BI: Can you explain where your analytic data came from?

I’ve seen many challenges with analytics over the years. One that’s painful is an inability to explain where analytic data came from. Someone looks at a report, sees a value, and says I don’t believe that number. Don’t put yourself in that position !

Lineage

I load analytics from data warehouses. Most of my data warehouses are SQL Server databases of some type. Currently, they’re almost always Azure SQL Databases. I like to include information in the database, about how the data got there i.e. the lineage of the data.

How can I record the lineage?

Most analytic data that I work with gets loaded/processed in batches. Sometimes it’s overnight. Other times it’s every few minutes. But either way, there’s a process that’s run, and it puts the data in place.

Each time the process runs, I put details in a table about the process run. And I put the key for that table into every row updated in that run.

What goes in the lineage table?

You might choose different values, but at a bare minimum I’d suggest:

When the process ran - I need to know when the data came in.

Which process - I need to know which process loaded and updated the data.

Source system - Which system/database/file/other source did the data come from?

Process identity - I need to know the identity that the process used when querying the source data. (Different identities might return different data from the source)

At least when someone asks about a row of data, you could at least say that it came from the XYZ source system at 12:24PM on May 12th 2021, and it was loaded and transformed by the PPPP package running as UUUU. You have a chance of establishing the validity of the data.

2021-01-13

# DIRECTIONS
1. Do these statements agree with the data lineage post? For each, answer yes or no and quote the words from the post that settle it.
(a) The writer's data warehouses are currently almost always Azure SQL Databases.
(b) The writer's load process always runs overnight.
(c) The key of the lineage table is put into every row updated in that run.
2. According to the data lineage post, why should the lineage table record the identity the process used when querying the source data?
The lines that come after the data lineage post play no part in what is asked here.

# SOURCE DATA

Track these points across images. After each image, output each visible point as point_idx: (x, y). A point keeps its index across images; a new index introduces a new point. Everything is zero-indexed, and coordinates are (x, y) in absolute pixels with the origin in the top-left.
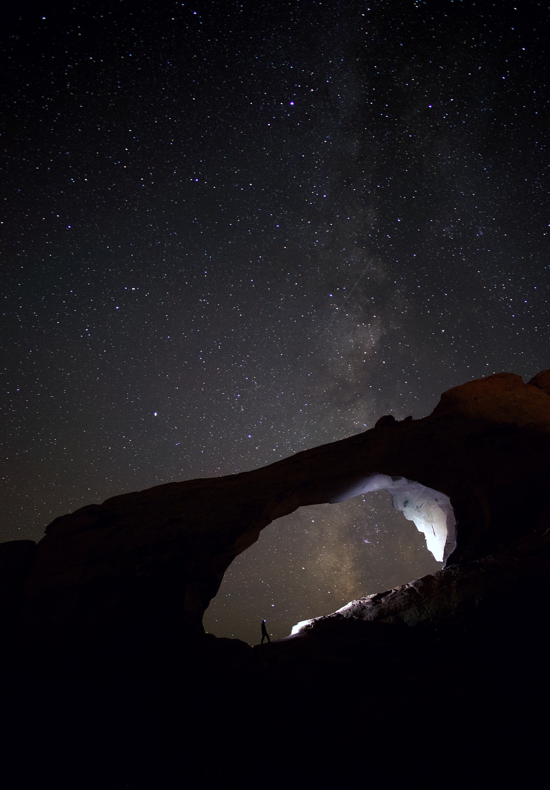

# TASK SOLUTIONS
1.
(a) Yes: "Currently, they’re almost always Azure SQL Databases."
(b) No: "Sometimes it’s overnight. Other times it’s every few minutes."
(c) Yes: "And I put the key for that table into every row updated in that run."

2. Different identities might return different data from the source.